Confiance en la Justice. Vraiment?Cet avocat se trahit véritablement quand il explicite le but de sa manœuvre: l’argent. Son objectif, en effet, n’est pas que Justice soit faite. Ce n’est pas, non plus, que les auteurs du crime, qui ont été arrêtés en un temps record et qui ont avoué leur responsabilité dans cet assassinat, soient jugés et condamnés en conséquence. Non, pour Maître Khalid El Fataoui, le ministère public, qui a requis la peine capitale contre 3 des 24 suspects et de lourdes peines contre les autres, ne doit pas être écouté. L’objectif de cet avocat, c’est que les familles des victimes obtiennent de l’argent. Il va jusqu’à en décliner les différentes possibilités, à coups de «Ijtihad» (soit l’interprétation de la loi) et de lectures en droit comparé. Pour obtenir «réparation», il invoque la situation socio-économique précaire des suspects et leurs familles. A l’Etat marocain de dédommager pour l’innommable perte que les familles des victimes ont subie. En vrai, ni plus ni moins, cet avocat demande à l’Etat de débourser de l’argent. Le moins que l’on puisse dire, c’est qu’une telle attitude est indigne d’un tel procès, et que cette demande est, osons le mot, une insulte à la mémoire de Maren et Louisa.

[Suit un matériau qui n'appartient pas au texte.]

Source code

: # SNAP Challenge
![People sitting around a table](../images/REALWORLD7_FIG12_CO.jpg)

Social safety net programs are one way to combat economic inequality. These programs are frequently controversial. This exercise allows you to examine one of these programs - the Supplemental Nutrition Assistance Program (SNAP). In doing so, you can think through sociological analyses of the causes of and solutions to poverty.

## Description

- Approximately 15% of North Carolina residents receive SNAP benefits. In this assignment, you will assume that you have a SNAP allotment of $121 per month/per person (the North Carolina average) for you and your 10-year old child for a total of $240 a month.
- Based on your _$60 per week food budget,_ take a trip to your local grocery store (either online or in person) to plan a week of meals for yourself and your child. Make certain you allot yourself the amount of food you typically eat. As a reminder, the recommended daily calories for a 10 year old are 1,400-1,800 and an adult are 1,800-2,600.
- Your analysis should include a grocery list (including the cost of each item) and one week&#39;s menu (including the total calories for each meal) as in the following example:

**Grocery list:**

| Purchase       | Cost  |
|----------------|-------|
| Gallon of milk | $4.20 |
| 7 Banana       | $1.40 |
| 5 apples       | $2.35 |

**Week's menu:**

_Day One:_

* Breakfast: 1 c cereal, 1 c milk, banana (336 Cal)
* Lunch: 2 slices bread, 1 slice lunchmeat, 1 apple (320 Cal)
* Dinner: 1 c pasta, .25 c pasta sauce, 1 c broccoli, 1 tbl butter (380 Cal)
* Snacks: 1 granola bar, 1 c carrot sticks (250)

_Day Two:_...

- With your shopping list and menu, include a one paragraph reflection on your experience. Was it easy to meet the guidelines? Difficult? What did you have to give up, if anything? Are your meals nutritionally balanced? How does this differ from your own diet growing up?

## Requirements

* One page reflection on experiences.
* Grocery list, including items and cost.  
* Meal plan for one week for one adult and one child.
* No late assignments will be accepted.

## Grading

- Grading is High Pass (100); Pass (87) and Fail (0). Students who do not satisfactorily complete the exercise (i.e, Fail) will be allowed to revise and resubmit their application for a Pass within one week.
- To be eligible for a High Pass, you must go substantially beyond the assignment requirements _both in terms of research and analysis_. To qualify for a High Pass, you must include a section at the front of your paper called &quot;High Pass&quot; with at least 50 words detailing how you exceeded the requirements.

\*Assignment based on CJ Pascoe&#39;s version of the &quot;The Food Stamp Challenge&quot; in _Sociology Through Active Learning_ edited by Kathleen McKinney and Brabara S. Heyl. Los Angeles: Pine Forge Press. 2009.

Me Khaled El Fataoui a également brillé par une autre incohérence, cette fois-ci plutôt grossière. Dans cette vidéo, il n’a eu de cesse de tresser des lauriers à la Justice marocaine, insistant, persistant et répétant à souhait la confiance des familles des victimes en celle-ci. Mais si tel était le cas – et en tant que véritable institution d’une nation souveraine, la Justice marocaine le vaut bien – cet homme de loi aurait justement dû ne pas céder à cette facilité d’attaquer les services de sécurité, et laisser le pouvoir judiciaire faire son travail. C’est à lui que revient le sort des présumés coupables d’un crime aussi rare qu’inédit au Maroc, tant par sa cruauté que sa sauvagerie. C'est à lui que revient de réparer les familles des victimes.
Autant le dire: la stratégie de défense de Maître Khalid El Fataoui manque simplement de bon sens et invoque, de plus, un référentiel aujourd’hui totalement dépassé: celui de l'incompétence des services de sécurité marocains, au demeurant, et aujourd’hui, cités en exemple dans le monde entier.